Data records:
/---

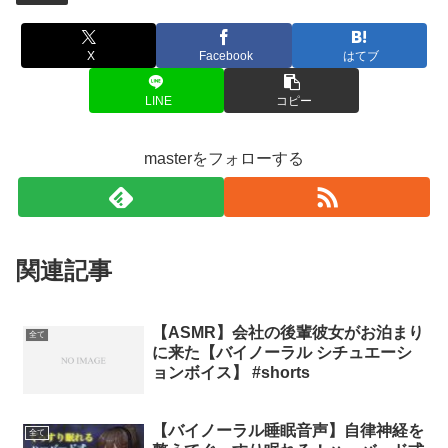
X
Facebook
はてブ
LINE
コピー
masterをフォローする
関連記事
【ASMR】会社の後輩彼女がお泊まり
全て
に来た【バイノーラル シチュエーシ
ョンボイス】 #shorts
【バイノーラル睡眠音声】自律神経を
全て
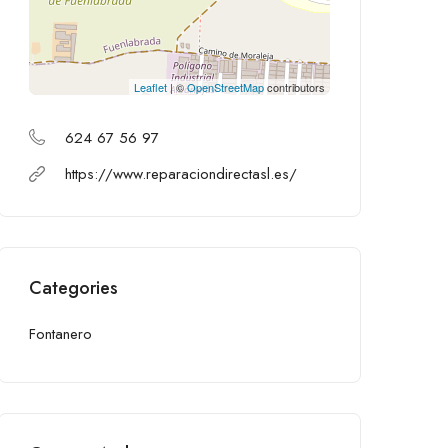
Leaflet
| ©
OpenStreetMap
contributors
624 67 56 97
https://www.reparaciondirectasl.es/
Categories
Fontanero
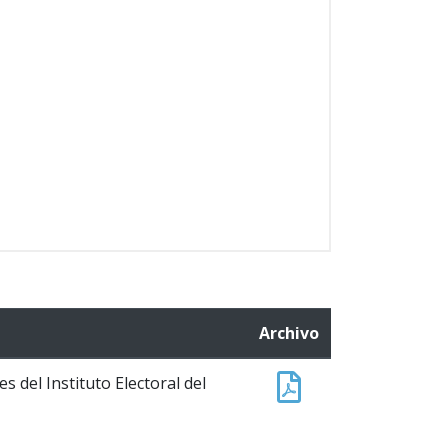
Archivo
s del Instituto Electoral del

\---

## EXERCISE
Update the text of the data records by replacing "Categories" with "Categorías" and leaving everything else unchanged. Leave the pictures out of your answer.

## EXERCISE ANSWER
X
Facebook
はてブ
LINE
コピー
masterをフォローする
関連記事
【ASMR】会社の後輩彼女がお泊まり
全て
に来た【バイノーラル シチュエーシ
ョンボイス】 #shorts
【バイノーラル睡眠音声】自律神経を
全て
Leaflet
| ©
OpenStreetMap
contributors
624 67 56 97
https://www.reparaciondirectasl.es/
Categorías
Fontanero
Archivo
s del Instituto Electoral del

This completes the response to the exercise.